Beiträge von gingergirl

    Ich habe von meinem Vater gesprochen, der sehr lebendig mit mir hier unter einem Dach wohnt und mir gerne mal neue Perspektiven aufzeigt. Das finde ich für mich dann durchaus eine Referenz. Außerdem fand ich es interessant, dass damals wohl über lange Zeit der Unterricht ausgefallen ist. Ich wusste, dass die Generation eh schon kriegsbedingte Lücken hatte, aber dass sich das auch noch danach fortgesetzt hat, wusste ich nicht. Ganz zu schweigen von Brüchen in der Schulbiographie durch Vertreibung, Ausbombung etc.

    Und heute wird teilweise das Bild erweckt als hätten wir eine "lost Generation", nur weil über einen gewissen Zeitraum Unterricht in anderer Form als gewohnt stattfindet.
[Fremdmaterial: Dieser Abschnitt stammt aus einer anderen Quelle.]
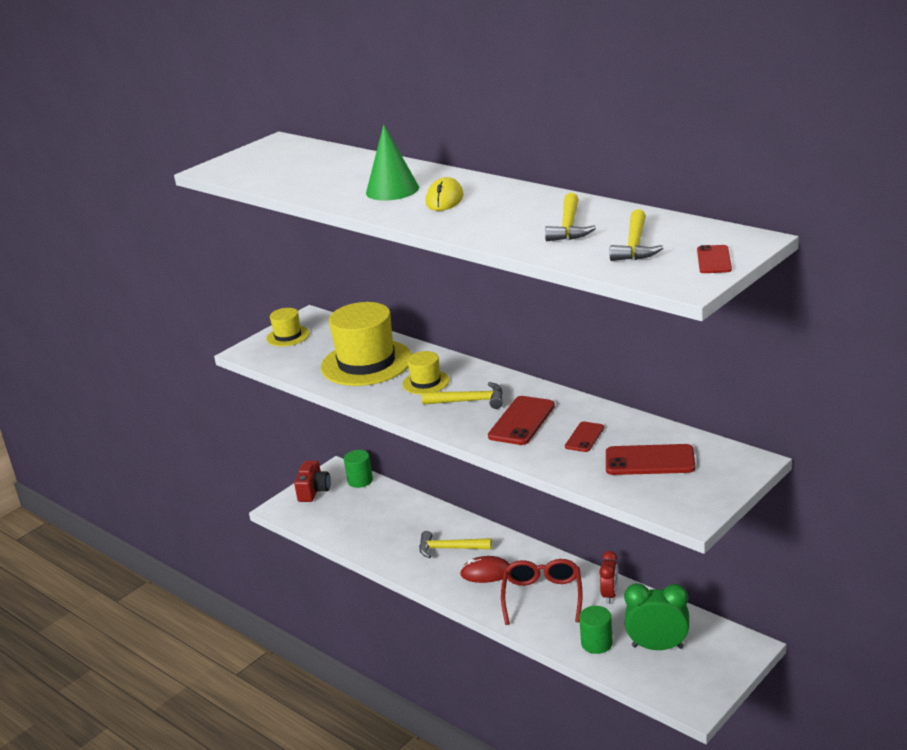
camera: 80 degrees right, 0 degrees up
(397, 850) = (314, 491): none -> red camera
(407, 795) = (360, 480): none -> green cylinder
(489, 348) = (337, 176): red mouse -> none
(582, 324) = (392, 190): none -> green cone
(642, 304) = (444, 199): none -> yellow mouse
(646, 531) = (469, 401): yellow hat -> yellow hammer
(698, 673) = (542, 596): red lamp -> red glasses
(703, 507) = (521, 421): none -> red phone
    Zum Thema "Leiden". Mein Vater, Jahrgang 1942, hat mir die derzeitige Situation mal ein bisschen zurechtgerückt. Seine Schwester, die Jahrgang 1938 ist, hat ihn daran erinnert, dass im Hungerwinter wohl 1946/47 im Winter die Schule zwei Monate lang ausgefallen sein muss. Da war es so kalt, dass einfach kein Unterricht stattfinden konnte. Mein Vater fragt sich zudem, wie er seine Kindheit überhaupt überstanden hat. Nie einen Kindergarten von innen gesehen, seine Mutter im "Dauer-Homeoffice", während er weitestgehend sich selbst überlassen war (meine Oma als Kriegswitwe hat in Heimarbeit im Akkord Kinderkleidung genäht). Außerdem während seiner Kindheit nie in Urlaub gefahren und praktisch auch nie den eigenen Landkreis verlassen. Trotzdem hat mein Vater auch ohne jegliche elterliche Unterstützung das Abitur gemacht und studiert (typische Lehrer-Aufsteiger- Biographie). Er hat wohl Recht und wir sollten vielleicht alle ein klein wenig demütiger sein. Den allermeisten Menschen in Deutschland geht es immer noch vergleichsweise verdammt gut.

    Also, strenggenommen sind es nur drei Tage oder nicht? Unsere Weihnachtsferien wurden doch um zwei Tage verlängert (7./8.1.). Ich habe mir nämlich tatsächlich überlegt, das mal als Mehrarbeit einzureichen. Dann müsste ich die zwei Tage im Januar aber gegenrechnen?

    Echt, Lindbergh, dabei war das in der Gastronomie doch immer alles tipptopp mit den Hygienekonzepten...

    Wollsocken80: du hast Recht. Ich hab das jetzt noch extra mal nachrecherchiert. In der Schweiz waren Großveranstaltungen über 1000 Teilnehmer erlaubt, allerdings nur von 1.-28. Oktober, wenn ich das richtig sehe. Davor verboten und danach auch wieder.

    Na ja, das kann man trotzdem nicht mit einer normalen Situation vergleichen. Es gab eben noch nie eine Maskenpflicht irgendwelcher Art während einer Influenzasaison. Außerdem ein Verbot von Großveranstaltungen, keine Clubs geöffnet. Außerdem habt ihr in der Schule doch auch Masken im Oktober getragen? Viele Menschen haben sich individuell doch auch trotz allem viel vorsichtiger verhalten.

    Du hast das wirklich nicht geschrieben, brauchst dich nicht angesprochen fühlen. Aber man sollte wirklich seriöserweise nicht Zahlen, die in einer Lockdownzeit entstanden sind ohne nennenswerte Immunisierung mit denen gleichsetzen, die ohne Lockdown, aber bei einer gewissen Grundimmunisierung der Bevölkerung entstanden sind. Ich hoffe ja auch auf solch ein Szenario, wie es Schmidt beschreibt. Das ist aber leider bisher nicht mehr als reines Wunschdenken.

    Ich denke natürlich nicht, dass wir einen Andpruch haben, auf ewig zu Hause zu sitzen. Aber wir und natürlich auch unsere Schüler sollten einen Anspruch darauf haben, in der Schule bestmöglich und professionell geschützt zu werden.

    Also professionelle Masken für alle (Lehrer und Schüler) Abstandsregeln, CO2Messgeräte, Luftfilter, einheitliche und konsequente Quarantäneregelungen kombiniert mit einem strengen Testreglement. Jetzt sind seit Mitte Dezember fast schon wieder 2 Monate ins Land gegangen und es tut sich einfach nichts.